Die NPR fordert die baldige Wiederaufnahme von Atomtests und damit die Aufhebung des von den USA seit 1992 verhängten Moratoriums. Die Tests seien notwendig, behauptet man, um die Sicherheit der vorhandenen Sprengköpfe aufrechtzuerhalten – eine hanebüchene Ausrede. „Es gibt keine wissenschaftliche Rechtfertigung für Tests zur Sicherheit unseres Arsenals“, sagt Joseph Cirincione, Mitarbeiter der Carnegie Endowment for International Peace: „Der einzige Grund, warum man neue Tests braucht, ist die Überprüfung neuer Konstruktionen, neuer Waffentypen, Punkt“.

Wenn die USA die Tests wieder aufnehmen, werden auch andere Atomwaffenstaaten wie Frankreich, China, Indien und Pakistan (und einige potenzielle Atommächte) Tests durchführen und das atomare Wettrüsten beschleunigen. Der radioaktive Niederschlag der Tests, selbst wenn sie unterirdisch durchgeführt werden, wird die Umwelt langfristig weiter verseuchen und zu mehr strahlenbedingten Krankheiten führen.

Einlagerung veralteter strategischer Waffen

Als die nicht geheimen Teile der NPR veröffentlicht wurden, machte Bush großen Wirbel um die einseitige Entscheidung der USA, ihr Arsenal an strategischen Atomwaffen von 6.000 auf 1.700 bis 2.200 zu reduzieren. Dies sind interkontinentale ballistische Raketen aus der Ära des Kalten Krieges. Seit dem Zusammenbruch der sowjetischen Supermacht und dem Übergang Russlands zum kapitalistischen Chaos verspürt der US-Imperialismus nicht mehr das gleiche Bedürfnis nach einer Overkill-Kapazität zur mehrfachen Zerstörung des Planeten. Anstatt die Sprengköpfe zu demontieren (und zu versuchen, das spaltbare Material sicher zu lagern), werden die USA die Waffen jedoch einlagern (zusätzlich zu den 8.000 bereits eingemotteten), um sie innerhalb weniger Wochen wieder einsatzbereit zu machen.

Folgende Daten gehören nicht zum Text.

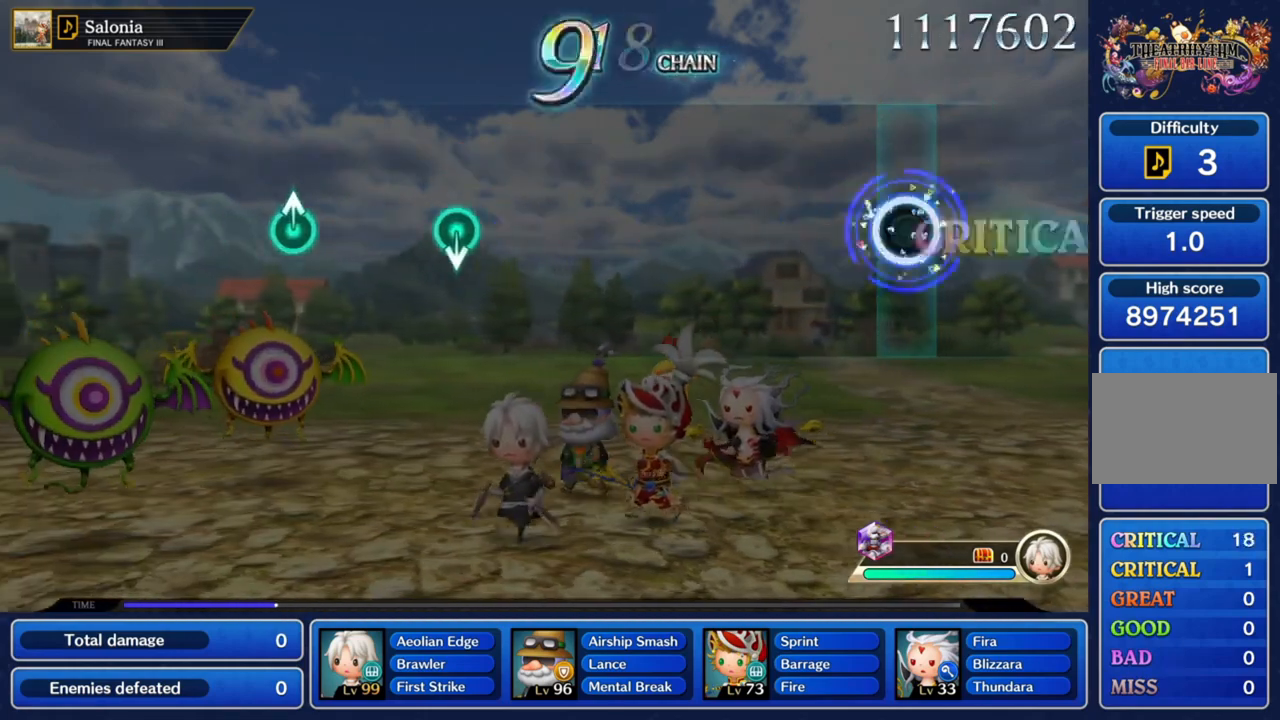
{"buttons": [], "left_stick": "center", "right_stick": "center", "events": [[100, "CROSS", "up"]]}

Das russische Regime, das sich die Aufrechterhaltung seiner früheren Atomwaffenarsenale nicht mehr leisten kann, begrüßte die Kürzungen der USA. Putin lehnt jedoch eine Einlagerung völlig ab. Wenn die USA ihre alten Sprengköpfe nicht zerstören werden, wird es Russland auch nicht tun. Dies ist eine alarmierende Aussicht angesichts der berichteten Verschlechterung der russischen Atomwaffeninfrastruktur und Zweifeln an der Stabilität und Sicherheit der Sprengköpfe bestehen. Es gab wiederholt Behauptungen über „verschwundene“ Sprengköpfe und waffenfähiges Plutonium. Das schafft die beängstigende Möglichkeit, dass militaristische Regime oder terroristische Organisationen in den Besitz von atomarem Material gelangen, um es in „Kofferbomben“ oder „schmutzigen Bomben“ zu verwenden, die durch Raketen verschickt werden.

Die USA modernisieren ihr Arsenal, sie verringern ihre Abhängigkeit von Atomwaffen nicht. Die Menschheit lebt schon unter dem dunklen Schatten von schätzungsweise 32.000 vorhandenen Atomwaffen. Bush wird noch mehr hinzufügen.